● **Dataset items**:
————————
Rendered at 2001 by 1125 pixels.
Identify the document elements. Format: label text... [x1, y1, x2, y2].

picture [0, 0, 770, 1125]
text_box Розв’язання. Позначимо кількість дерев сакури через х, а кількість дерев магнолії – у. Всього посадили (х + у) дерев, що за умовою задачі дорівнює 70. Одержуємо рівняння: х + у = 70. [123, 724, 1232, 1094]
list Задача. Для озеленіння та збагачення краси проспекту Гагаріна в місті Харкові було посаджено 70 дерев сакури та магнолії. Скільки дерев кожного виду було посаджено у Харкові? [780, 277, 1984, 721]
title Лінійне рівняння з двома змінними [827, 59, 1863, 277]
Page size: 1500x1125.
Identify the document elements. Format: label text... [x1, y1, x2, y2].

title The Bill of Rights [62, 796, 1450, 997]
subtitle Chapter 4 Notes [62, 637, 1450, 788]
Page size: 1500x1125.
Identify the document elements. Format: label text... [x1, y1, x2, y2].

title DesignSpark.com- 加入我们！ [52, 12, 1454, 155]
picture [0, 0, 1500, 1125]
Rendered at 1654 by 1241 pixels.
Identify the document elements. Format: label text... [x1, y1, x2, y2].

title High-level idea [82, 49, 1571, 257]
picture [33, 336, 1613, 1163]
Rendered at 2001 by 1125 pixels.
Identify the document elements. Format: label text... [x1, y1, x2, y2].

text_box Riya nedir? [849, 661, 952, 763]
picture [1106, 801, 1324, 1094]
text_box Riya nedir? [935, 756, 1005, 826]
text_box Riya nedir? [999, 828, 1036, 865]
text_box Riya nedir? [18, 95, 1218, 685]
————————
● **WORK REQUEST**: Please retype each entry above exactly as it is written.

● **SOLVED PROBLEM**:
Rendered at 2001 by 1125 pixels.
Identify the document elements. Format: label text... [x1, y1, x2, y2].

picture [0, 0, 770, 1125]
text_box Розв’язання. Позначимо кількість дерев сакури через х, а кількість дерев магнолії – у. Всього посадили (х + у) дерев, що за умовою задачі дорівнює 70. Одержуємо рівняння: х + у = 70. [123, 724, 1232, 1094]
list Задача. Для озеленіння та збагачення краси проспекту Гагаріна в місті Харкові було посаджено 70 дерев сакури та магнолії. Скільки дерев кожного виду було посаджено у Харкові? [780, 277, 1984, 721]
title Лінійне рівняння з двома змінними [827, 59, 1863, 277]
Page size: 1500x1125.
Identify the document elements. Format: label text... [x1, y1, x2, y2].

title The Bill of Rights [62, 796, 1450, 997]
subtitle Chapter 4 Notes [62, 637, 1450, 788]
Page size: 1500x1125.
Identify the document elements. Format: label text... [x1, y1, x2, y2].

title DesignSpark.com- 加入我们！ [52, 12, 1454, 155]
picture [0, 0, 1500, 1125]
Rendered at 1654 by 1241 pixels.
Identify the document elements. Format: label text... [x1, y1, x2, y2].

title High-level idea [82, 49, 1571, 257]
picture [33, 336, 1613, 1163]
Rendered at 2001 by 1125 pixels.
Identify the document elements. Format: label text... [x1, y1, x2, y2].

text_box Riya nedir? [849, 661, 952, 763]
picture [1106, 801, 1324, 1094]
text_box Riya nedir? [935, 756, 1005, 826]
text_box Riya nedir? [999, 828, 1036, 865]
text_box Riya nedir? [18, 95, 1218, 685]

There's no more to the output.